Diğer taraftan, "çevre düzeni planı" tanımının temel ve ortak özelliği, büyük ölçekli olması, temel coğrafi verilere işaret etmesi ve arazi kullanım kararlarını ölçeğine uygun biçimde genel arazi kullanımı şeklinde göstermesidir.

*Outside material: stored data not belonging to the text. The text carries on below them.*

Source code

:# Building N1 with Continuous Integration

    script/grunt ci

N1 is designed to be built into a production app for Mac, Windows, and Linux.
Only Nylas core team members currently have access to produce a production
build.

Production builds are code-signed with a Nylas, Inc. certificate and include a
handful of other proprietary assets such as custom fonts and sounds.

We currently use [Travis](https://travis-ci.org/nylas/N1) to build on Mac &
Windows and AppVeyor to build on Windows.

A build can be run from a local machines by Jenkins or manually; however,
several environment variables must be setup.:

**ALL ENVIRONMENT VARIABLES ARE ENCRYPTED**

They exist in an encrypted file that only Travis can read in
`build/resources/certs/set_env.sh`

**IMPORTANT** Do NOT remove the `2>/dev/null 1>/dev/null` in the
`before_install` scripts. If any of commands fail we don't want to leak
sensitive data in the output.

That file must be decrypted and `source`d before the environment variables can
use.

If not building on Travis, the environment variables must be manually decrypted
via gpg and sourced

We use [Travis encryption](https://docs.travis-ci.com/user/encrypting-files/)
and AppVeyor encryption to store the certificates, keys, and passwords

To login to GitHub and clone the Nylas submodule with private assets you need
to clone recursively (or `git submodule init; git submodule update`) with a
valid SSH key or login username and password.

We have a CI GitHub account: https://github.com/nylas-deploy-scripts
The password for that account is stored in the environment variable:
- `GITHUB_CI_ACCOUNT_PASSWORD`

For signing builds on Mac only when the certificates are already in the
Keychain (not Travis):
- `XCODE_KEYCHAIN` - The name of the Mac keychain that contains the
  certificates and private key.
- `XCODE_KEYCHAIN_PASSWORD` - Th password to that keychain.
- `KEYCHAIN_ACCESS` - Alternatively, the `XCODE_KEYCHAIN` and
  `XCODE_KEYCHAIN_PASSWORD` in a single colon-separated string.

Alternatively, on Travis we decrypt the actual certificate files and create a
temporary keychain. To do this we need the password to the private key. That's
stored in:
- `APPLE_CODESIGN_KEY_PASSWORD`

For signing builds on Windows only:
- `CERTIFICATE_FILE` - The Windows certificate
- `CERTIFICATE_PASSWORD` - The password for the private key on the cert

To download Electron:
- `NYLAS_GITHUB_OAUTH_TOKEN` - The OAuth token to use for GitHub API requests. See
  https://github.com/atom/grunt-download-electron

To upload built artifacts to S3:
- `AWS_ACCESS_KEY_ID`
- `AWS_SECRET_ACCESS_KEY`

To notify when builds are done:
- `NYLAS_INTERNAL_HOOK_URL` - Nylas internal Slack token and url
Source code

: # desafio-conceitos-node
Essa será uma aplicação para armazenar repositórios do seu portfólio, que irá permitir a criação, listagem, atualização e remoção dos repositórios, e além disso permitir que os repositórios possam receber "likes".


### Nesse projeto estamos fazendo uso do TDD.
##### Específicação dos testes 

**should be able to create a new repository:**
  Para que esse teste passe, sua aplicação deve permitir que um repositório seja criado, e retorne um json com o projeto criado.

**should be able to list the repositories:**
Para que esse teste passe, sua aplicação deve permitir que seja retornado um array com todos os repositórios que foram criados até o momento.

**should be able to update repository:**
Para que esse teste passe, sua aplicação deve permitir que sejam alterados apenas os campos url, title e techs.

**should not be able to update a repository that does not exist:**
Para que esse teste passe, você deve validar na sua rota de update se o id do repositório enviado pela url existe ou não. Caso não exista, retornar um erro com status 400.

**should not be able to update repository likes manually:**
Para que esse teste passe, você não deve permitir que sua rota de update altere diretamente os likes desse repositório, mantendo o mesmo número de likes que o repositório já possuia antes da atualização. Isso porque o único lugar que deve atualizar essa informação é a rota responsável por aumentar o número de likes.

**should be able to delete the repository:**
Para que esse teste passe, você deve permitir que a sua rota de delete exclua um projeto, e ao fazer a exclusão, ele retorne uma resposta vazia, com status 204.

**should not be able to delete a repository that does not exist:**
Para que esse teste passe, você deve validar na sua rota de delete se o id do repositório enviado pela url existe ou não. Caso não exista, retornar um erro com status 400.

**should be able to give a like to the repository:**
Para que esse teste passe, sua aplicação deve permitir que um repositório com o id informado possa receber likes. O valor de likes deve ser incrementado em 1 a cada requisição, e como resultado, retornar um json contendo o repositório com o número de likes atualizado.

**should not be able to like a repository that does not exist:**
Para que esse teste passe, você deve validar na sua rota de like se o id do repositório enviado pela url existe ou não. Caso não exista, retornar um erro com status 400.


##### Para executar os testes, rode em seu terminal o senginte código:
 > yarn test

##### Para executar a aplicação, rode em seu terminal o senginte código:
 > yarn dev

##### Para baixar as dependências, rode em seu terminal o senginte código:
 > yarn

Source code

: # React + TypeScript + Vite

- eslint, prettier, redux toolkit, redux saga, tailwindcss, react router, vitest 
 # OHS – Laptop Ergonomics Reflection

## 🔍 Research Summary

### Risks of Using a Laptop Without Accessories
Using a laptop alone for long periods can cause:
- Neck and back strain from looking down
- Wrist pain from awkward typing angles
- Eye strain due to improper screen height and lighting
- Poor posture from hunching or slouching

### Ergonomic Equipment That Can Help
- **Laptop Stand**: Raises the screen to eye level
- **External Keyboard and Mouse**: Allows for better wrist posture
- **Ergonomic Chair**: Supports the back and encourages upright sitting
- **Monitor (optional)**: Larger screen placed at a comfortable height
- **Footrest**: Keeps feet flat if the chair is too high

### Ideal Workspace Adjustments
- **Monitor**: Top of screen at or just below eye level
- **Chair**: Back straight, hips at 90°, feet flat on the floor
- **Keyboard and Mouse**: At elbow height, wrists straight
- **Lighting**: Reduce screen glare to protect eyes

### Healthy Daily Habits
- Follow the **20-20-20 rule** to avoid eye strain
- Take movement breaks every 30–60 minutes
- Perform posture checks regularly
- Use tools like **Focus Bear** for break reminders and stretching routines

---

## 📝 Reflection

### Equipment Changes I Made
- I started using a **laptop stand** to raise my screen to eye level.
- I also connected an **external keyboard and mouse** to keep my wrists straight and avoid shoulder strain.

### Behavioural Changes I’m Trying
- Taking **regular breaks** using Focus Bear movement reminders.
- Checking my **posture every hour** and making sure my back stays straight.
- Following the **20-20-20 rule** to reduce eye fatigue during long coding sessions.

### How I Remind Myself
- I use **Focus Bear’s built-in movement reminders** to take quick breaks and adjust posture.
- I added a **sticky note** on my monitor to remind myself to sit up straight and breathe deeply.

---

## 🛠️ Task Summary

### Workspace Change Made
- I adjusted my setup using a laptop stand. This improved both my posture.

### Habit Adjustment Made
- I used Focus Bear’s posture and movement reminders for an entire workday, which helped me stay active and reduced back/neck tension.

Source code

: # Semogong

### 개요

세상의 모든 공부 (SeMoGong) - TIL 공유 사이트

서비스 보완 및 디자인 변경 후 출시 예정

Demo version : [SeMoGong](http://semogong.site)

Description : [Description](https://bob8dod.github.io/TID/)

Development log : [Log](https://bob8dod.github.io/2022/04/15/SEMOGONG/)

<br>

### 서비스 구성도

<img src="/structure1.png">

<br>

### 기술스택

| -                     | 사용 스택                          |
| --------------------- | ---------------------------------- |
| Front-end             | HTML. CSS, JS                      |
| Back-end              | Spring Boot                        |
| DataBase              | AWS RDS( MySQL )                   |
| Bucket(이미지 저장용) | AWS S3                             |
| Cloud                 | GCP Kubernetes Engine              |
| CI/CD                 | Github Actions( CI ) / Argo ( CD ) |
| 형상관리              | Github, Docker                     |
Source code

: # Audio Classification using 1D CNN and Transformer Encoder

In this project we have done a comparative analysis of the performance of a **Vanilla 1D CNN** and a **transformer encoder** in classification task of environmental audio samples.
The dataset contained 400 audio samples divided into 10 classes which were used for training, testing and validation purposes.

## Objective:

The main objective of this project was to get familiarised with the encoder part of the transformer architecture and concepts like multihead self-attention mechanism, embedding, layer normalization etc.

Geniş alanları düzenleyen bir plan olma durumu dikkate alındığında da tüm kentliye hitap eder nitelikteki arazi kullanımlarının bu planda gösterilmesi gerektiği kanaatine varılmaktadır.
Dosyanın incelenmesinden, dava konusu planlarda taşınmazların batısında yer alan kuru dere yatağı aksında kuzey-güney doğrultulu ve tüm kentliye hitap edebilecek nitelikte üst ölçekli bir açık yeşil alan koridorunun öngörüldüğü, dava konusu taşınmazların içinde yer aldığı park alanının ise bu açık yeşil alan koridoru ile bütünlük gösterdiği, tüm kentliye hizmet edecek boyuttaki bu alanın 1/25.000 ölçekli çevre düzeni planında yeşil alan olarak belirlenmesi gerekmekteyken kentsel konut alanı olarak öngörüldüğü, çevre düzeni planında kentsel konut alanında kalan dava konusu taşınmaza 1/5000 ölçekli nazım imar planında park ve dinlenme alanı, 1/1000 ölçekli uygulama imar planında ise park alanı kullanım kararı getirilmesinin planların kademeli birlikteliği ilkesine aykırı olduğu sonucuna varılmıştır.
Öte yandan Dairemizin 06/07/2020 tarihli ara kararıyla, üst ölçekli imar planlarında dava konusu plan değişikliklerinden sonra değişiklik yapılmış ise buna ilişkin bilgi ve belgelerin davalı idareden istenilmesi üzerine, idarece 2017 tarihli 1/100.000 ölçekli çevre düzeni planı paftası ile plan notları gönderilmiş ancak yukarıda bahsi geçen üst ölçekli 1/25.000 ölçekli çevre düzeni planının yürürlükten kaldırılıp kaldırılmadığına ilişkin bir bilgi sunulmamıştır.
Bu durumda İdare Mahkemesince öncelikle üst ölçekli 1/25.000 ölçekli çevre düzeni planının yürürlükte olup olmadığı araştırılarak yürürlükte olan üst ölçekli planların ve taşınmazın bu planlardaki fonksiyonunun tespit edilmesi ve yukarıda yer verilen açıklamalar dahilinde yeniden inceleme ve değerledirme yapılarak karar verilmesi gerekmektedir.
Bu itibarla, davanın reddine ilişkin temyize konu İdare Mahkemesi kararının bu kısmında hukuki isabet bulunmamaktadır.
KARAR SONUCU :
Açıklanan nedenlerle;
1.2577 sayılı Kanunun 49. maddesine uygun bulunan davacının temyiz isteminin kabulüne,
2.Davanın yukarıda özetlenen gerekçeyle reddine ilişkin temyize konu … İdare Mahkemesinin … tarih ve E:…, K:… sayılı kararının BOZULMASINA,
3. Dosyanın anılan Mahkemeye gönderilmesine,
4. 2577 sayılı Kanunun (Geçici 8. maddesi uyarınca uygulanmasına devam edilen) 54. maddesinin 1. fıkrası uyarınca bu kararın tebliğ tarihini izleyen 15 gün içerisinde kararın düzeltilmesi yolu açık olmak üzere 07/12/2020 tarihinde oybirliğiyle karar verildi.